Historically, geopolitical ceasefires produce short-lived precious metals rallies unless they coincide with supportive macro conditions. The current setup is mixed. Palladium’s 8.6% weekly surge and platinum’s 6.2% gain suggest broad-based metals strength, not just a gold-specific story. That points to dollar weakness or liquidity expectations as the deeper driver.
The month-on-month declines across both gold (-5.4%) and silver (-8.6%) indicate that the March correction was severe. A relief rally was overdue regardless of the geopolitical trigger.
What to watch
The FOMC minutes releasing later today are the immediate risk event. Any signal that the Fed is reconsidering the pace of rate cuts could pull the rug from under this rally. Conversely, dovish language would give gold a second catalyst to build on.
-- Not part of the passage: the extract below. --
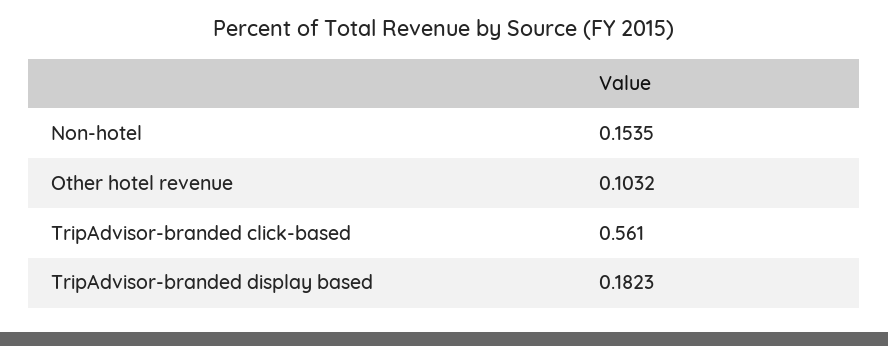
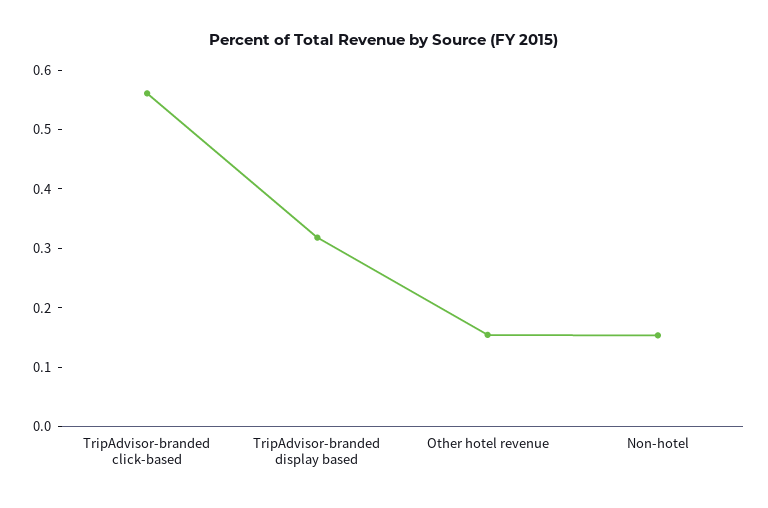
Other hotel revenue: 0.1032 -> 0.16
TripAdvisor-branded display based: 0.1823 -> 0.32

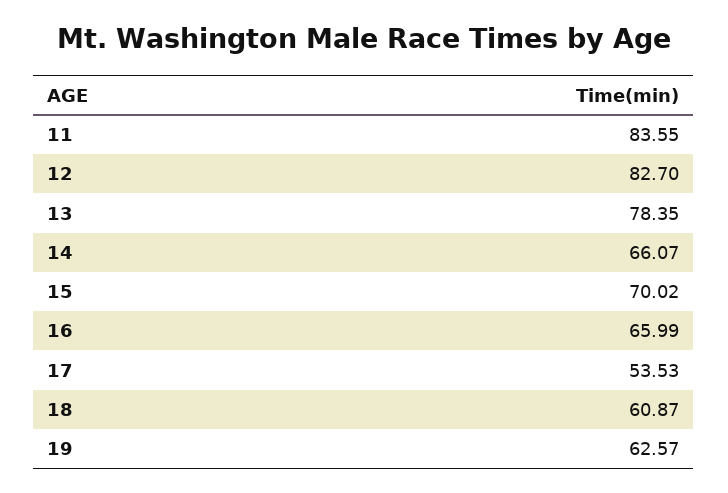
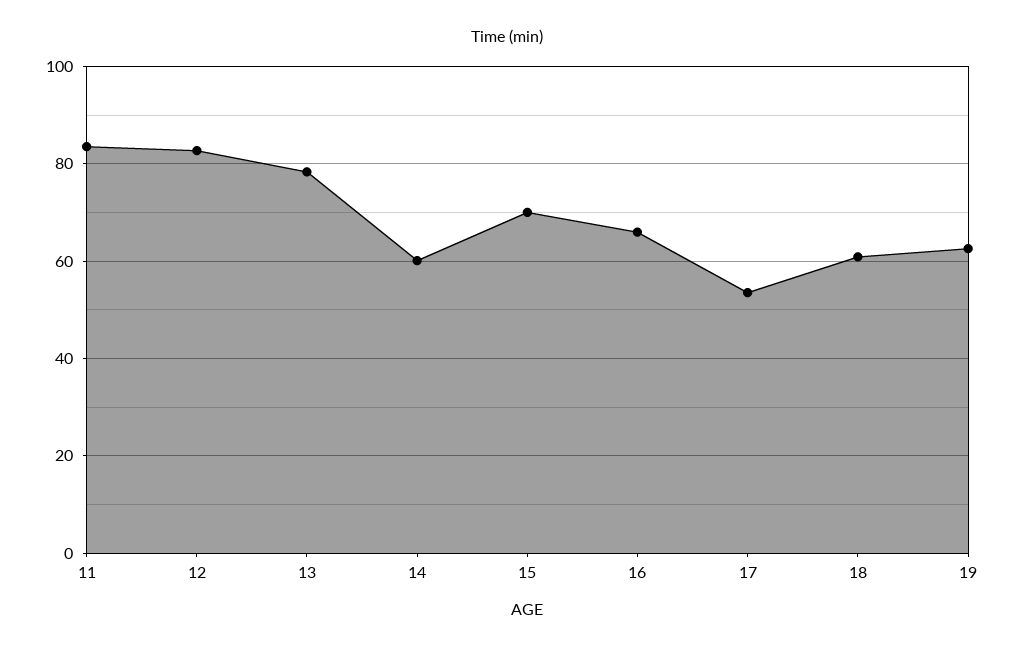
14: 66.07 -> 60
Beyond today, three things matter. First, whether gold can hold above $4,740 on a closing basis - that is the week’s support level and a break below would suggest the corrective phase has further to run. Second, the gold/silver ratio at 62.7 is approaching levels that historically precede silver outperformance; a move below 60 would be a significant signal. Third, the durability of the US-Iran ceasefire itself. Geopolitical risk premiums can evaporate overnight, and any breakdown in negotiations would likely send gold sharply higher while simultaneously testing whether silver’s industrial demand story holds up under renewed uncertainty.
This article is for informational purposes only and does not constitute financial advice. Always do your own research before making investment decisions.